──────── Input material

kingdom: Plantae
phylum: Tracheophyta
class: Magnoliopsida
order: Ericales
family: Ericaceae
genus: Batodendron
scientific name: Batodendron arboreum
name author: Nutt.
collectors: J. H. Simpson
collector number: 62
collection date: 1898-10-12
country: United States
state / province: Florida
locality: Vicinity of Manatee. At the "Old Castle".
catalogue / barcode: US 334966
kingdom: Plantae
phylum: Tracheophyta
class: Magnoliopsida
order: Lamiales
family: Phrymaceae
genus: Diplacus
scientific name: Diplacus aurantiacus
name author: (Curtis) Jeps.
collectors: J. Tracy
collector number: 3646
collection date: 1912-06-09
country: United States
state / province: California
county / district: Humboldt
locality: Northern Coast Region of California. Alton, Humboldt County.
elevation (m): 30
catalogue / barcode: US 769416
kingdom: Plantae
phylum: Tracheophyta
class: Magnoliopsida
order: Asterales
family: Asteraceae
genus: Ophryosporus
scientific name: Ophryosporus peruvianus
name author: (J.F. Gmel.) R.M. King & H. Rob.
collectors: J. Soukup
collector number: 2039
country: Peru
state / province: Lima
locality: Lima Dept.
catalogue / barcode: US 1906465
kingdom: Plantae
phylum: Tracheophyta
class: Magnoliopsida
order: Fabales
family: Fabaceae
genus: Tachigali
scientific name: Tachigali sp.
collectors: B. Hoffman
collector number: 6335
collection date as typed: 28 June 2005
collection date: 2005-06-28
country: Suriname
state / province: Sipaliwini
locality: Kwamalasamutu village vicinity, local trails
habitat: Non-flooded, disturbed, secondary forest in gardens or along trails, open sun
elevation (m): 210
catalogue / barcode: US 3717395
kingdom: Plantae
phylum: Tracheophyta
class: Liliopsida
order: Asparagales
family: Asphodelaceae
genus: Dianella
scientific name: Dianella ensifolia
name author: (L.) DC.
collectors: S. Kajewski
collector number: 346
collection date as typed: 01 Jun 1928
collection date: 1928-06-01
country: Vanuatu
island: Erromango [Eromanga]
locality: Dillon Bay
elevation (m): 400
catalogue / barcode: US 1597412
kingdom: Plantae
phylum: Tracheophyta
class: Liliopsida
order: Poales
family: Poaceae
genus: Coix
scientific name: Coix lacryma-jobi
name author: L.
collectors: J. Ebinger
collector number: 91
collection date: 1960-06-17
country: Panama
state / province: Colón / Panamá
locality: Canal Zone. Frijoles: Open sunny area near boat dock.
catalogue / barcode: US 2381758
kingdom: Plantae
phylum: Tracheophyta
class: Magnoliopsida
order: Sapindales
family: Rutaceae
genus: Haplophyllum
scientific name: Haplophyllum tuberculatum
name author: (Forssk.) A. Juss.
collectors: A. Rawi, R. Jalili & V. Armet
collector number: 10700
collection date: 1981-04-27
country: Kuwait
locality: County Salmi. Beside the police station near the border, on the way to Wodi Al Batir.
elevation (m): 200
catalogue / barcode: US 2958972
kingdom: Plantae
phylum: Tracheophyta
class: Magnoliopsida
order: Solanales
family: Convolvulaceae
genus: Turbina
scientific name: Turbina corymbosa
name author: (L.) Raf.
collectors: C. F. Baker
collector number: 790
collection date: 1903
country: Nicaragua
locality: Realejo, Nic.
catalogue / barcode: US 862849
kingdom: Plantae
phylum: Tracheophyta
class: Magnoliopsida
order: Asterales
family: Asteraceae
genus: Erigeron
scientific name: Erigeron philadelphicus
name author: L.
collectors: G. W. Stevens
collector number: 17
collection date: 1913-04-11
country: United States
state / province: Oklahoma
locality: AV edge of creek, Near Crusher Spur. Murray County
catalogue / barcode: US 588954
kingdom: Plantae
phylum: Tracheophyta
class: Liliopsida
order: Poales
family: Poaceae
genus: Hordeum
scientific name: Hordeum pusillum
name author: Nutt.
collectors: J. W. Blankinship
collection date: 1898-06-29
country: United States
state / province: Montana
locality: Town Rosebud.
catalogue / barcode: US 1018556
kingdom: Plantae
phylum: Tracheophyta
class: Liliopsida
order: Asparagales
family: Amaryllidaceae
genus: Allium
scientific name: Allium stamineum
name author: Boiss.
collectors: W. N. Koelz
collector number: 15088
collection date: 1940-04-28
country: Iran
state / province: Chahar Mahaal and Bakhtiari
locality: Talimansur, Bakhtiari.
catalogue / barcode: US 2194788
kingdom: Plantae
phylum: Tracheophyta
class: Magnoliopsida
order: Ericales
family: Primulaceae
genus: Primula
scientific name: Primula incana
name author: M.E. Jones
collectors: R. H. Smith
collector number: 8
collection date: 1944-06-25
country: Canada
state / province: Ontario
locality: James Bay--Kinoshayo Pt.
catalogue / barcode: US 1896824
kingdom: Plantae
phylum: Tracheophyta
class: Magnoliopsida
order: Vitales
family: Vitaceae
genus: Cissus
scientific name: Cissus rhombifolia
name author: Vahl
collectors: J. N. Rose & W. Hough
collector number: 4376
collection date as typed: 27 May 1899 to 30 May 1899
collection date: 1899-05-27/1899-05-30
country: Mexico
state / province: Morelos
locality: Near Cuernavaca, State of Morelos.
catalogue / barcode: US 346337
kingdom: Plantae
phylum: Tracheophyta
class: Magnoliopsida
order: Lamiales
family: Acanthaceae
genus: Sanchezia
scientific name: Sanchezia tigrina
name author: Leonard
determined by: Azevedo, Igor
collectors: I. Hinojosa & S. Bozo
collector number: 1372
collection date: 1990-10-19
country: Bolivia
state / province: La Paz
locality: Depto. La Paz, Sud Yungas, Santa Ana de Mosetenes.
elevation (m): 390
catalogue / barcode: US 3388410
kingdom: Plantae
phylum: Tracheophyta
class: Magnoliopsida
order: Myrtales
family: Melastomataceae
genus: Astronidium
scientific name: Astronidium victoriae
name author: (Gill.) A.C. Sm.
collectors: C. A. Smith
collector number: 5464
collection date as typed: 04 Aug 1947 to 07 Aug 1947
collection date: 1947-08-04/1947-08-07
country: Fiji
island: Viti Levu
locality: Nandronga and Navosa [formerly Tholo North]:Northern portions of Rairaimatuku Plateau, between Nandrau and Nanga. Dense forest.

────────────────

Short problem |
Reproduce all of the lines above word for word.

Correct result |
kingdom: Plantae
phylum: Tracheophyta
class: Magnoliopsida
order: Ericales
family: Ericaceae
genus: Batodendron
scientific name: Batodendron arboreum
name author: Nutt.
collectors: J. H. Simpson
collector number: 62
collection date: 1898-10-12
country: United States
state / province: Florida
locality: Vicinity of Manatee. At the "Old Castle".
catalogue / barcode: US 334966
kingdom: Plantae
phylum: Tracheophyta
class: Magnoliopsida
order: Lamiales
family: Phrymaceae
genus: Diplacus
scientific name: Diplacus aurantiacus
name author: (Curtis) Jeps.
collectors: J. Tracy
collector number: 3646
collection date: 1912-06-09
country: United States
state / province: California
county / district: Humboldt
locality: Northern Coast Region of California. Alton, Humboldt County.
elevation (m): 30
catalogue / barcode: US 769416
kingdom: Plantae
phylum: Tracheophyta
class: Magnoliopsida
order: Asterales
family: Asteraceae
genus: Ophryosporus
scientific name: Ophryosporus peruvianus
name author: (J.F. Gmel.) R.M. King & H. Rob.
collectors: J. Soukup
collector number: 2039
country: Peru
state / province: Lima
locality: Lima Dept.
catalogue / barcode: US 1906465
kingdom: Plantae
phylum: Tracheophyta
class: Magnoliopsida
order: Fabales
family: Fabaceae
genus: Tachigali
scientific name: Tachigali sp.
collectors: B. Hoffman
collector number: 6335
collection date as typed: 28 June 2005
collection date: 2005-06-28
country: Suriname
state / province: Sipaliwini
locality: Kwamalasamutu village vicinity, local trails
habitat: Non-flooded, disturbed, secondary forest in gardens or along trails, open sun
elevation (m): 210
catalogue / barcode: US 3717395
kingdom: Plantae
phylum: Tracheophyta
class: Liliopsida
order: Asparagales
family: Asphodelaceae
genus: Dianella
scientific name: Dianella ensifolia
name author: (L.) DC.
collectors: S. Kajewski
collector number: 346
collection date as typed: 01 Jun 1928
collection date: 1928-06-01
country: Vanuatu
island: Erromango [Eromanga]
locality: Dillon Bay
elevation (m): 400
catalogue / barcode: US 1597412
kingdom: Plantae
phylum: Tracheophyta
class: Liliopsida
order: Poales
family: Poaceae
genus: Coix
scientific name: Coix lacryma-jobi
name author: L.
collectors: J. Ebinger
collector number: 91
collection date: 1960-06-17
country: Panama
state / province: Colón / Panamá
locality: Canal Zone. Frijoles: Open sunny area near boat dock.
catalogue / barcode: US 2381758
kingdom: Plantae
phylum: Tracheophyta
class: Magnoliopsida
order: Sapindales
family: Rutaceae
genus: Haplophyllum
scientific name: Haplophyllum tuberculatum
name author: (Forssk.) A. Juss.
collectors: A. Rawi, R. Jalili & V. Armet
collector number: 10700
collection date: 1981-04-27
country: Kuwait
locality: County Salmi. Beside the police station near the border, on the way to Wodi Al Batir.
elevation (m): 200
catalogue / barcode: US 2958972
kingdom: Plantae
phylum: Tracheophyta
class: Magnoliopsida
order: Solanales
family: Convolvulaceae
genus: Turbina
scientific name: Turbina corymbosa
name author: (L.) Raf.
collectors: C. F. Baker
collector number: 790
collection date: 1903
country: Nicaragua
locality: Realejo, Nic.
catalogue / barcode: US 862849
kingdom: Plantae
phylum: Tracheophyta
class: Magnoliopsida
order: Asterales
family: Asteraceae
genus: Erigeron
scientific name: Erigeron philadelphicus
name author: L.
collectors: G. W. Stevens
collector number: 17
collection date: 1913-04-11
country: United States
state / province: Oklahoma
locality: AV edge of creek, Near Crusher Spur. Murray County
catalogue / barcode: US 588954
kingdom: Plantae
phylum: Tracheophyta
class: Liliopsida
order: Poales
family: Poaceae
genus: Hordeum
scientific name: Hordeum pusillum
name author: Nutt.
collectors: J. W. Blankinship
collection date: 1898-06-29
country: United States
state / province: Montana
locality: Town Rosebud.
catalogue / barcode: US 1018556
kingdom: Plantae
phylum: Tracheophyta
class: Liliopsida
order: Asparagales
family: Amaryllidaceae
genus: Allium
scientific name: Allium stamineum
name author: Boiss.
collectors: W. N. Koelz
collector number: 15088
collection date: 1940-04-28
country: Iran
state / province: Chahar Mahaal and Bakhtiari
locality: Talimansur, Bakhtiari.
catalogue / barcode: US 2194788
kingdom: Plantae
phylum: Tracheophyta
class: Magnoliopsida
order: Ericales
family: Primulaceae
genus: Primula
scientific name: Primula incana
name author: M.E. Jones
collectors: R. H. Smith
collector number: 8
collection date: 1944-06-25
country: Canada
state / province: Ontario
locality: James Bay--Kinoshayo Pt.
catalogue / barcode: US 1896824
kingdom: Plantae
phylum: Tracheophyta
class: Magnoliopsida
order: Vitales
family: Vitaceae
genus: Cissus
scientific name: Cissus rhombifolia
name author: Vahl
collectors: J. N. Rose & W. Hough
collector number: 4376
collection date as typed: 27 May 1899 to 30 May 1899
collection date: 1899-05-27/1899-05-30
country: Mexico
state / province: Morelos
locality: Near Cuernavaca, State of Morelos.
catalogue / barcode: US 346337
kingdom: Plantae
phylum: Tracheophyta
class: Magnoliopsida
order: Lamiales
family: Acanthaceae
genus: Sanchezia
scientific name: Sanchezia tigrina
name author: Leonard
determined by: Azevedo, Igor
collectors: I. Hinojosa & S. Bozo
collector number: 1372
collection date: 1990-10-19
country: Bolivia
state / province: La Paz
locality: Depto. La Paz, Sud Yungas, Santa Ana de Mosetenes.
elevation (m): 390
catalogue / barcode: US 3388410
kingdom: Plantae
phylum: Tracheophyta
class: Magnoliopsida
order: Myrtales
family: Melastomataceae
genus: Astronidium
scientific name: Astronidium victoriae
name author: (Gill.) A.C. Sm.
collectors: C. A. Smith
collector number: 5464
collection date as typed: 04 Aug 1947 to 07 Aug 1947
collection date: 1947-08-04/1947-08-07
country: Fiji
island: Viti Levu
locality: Nandronga and Navosa [formerly Tholo North]:Northern portions of Rairaimatuku Plateau, between Nandrau and Nanga. Dense forest.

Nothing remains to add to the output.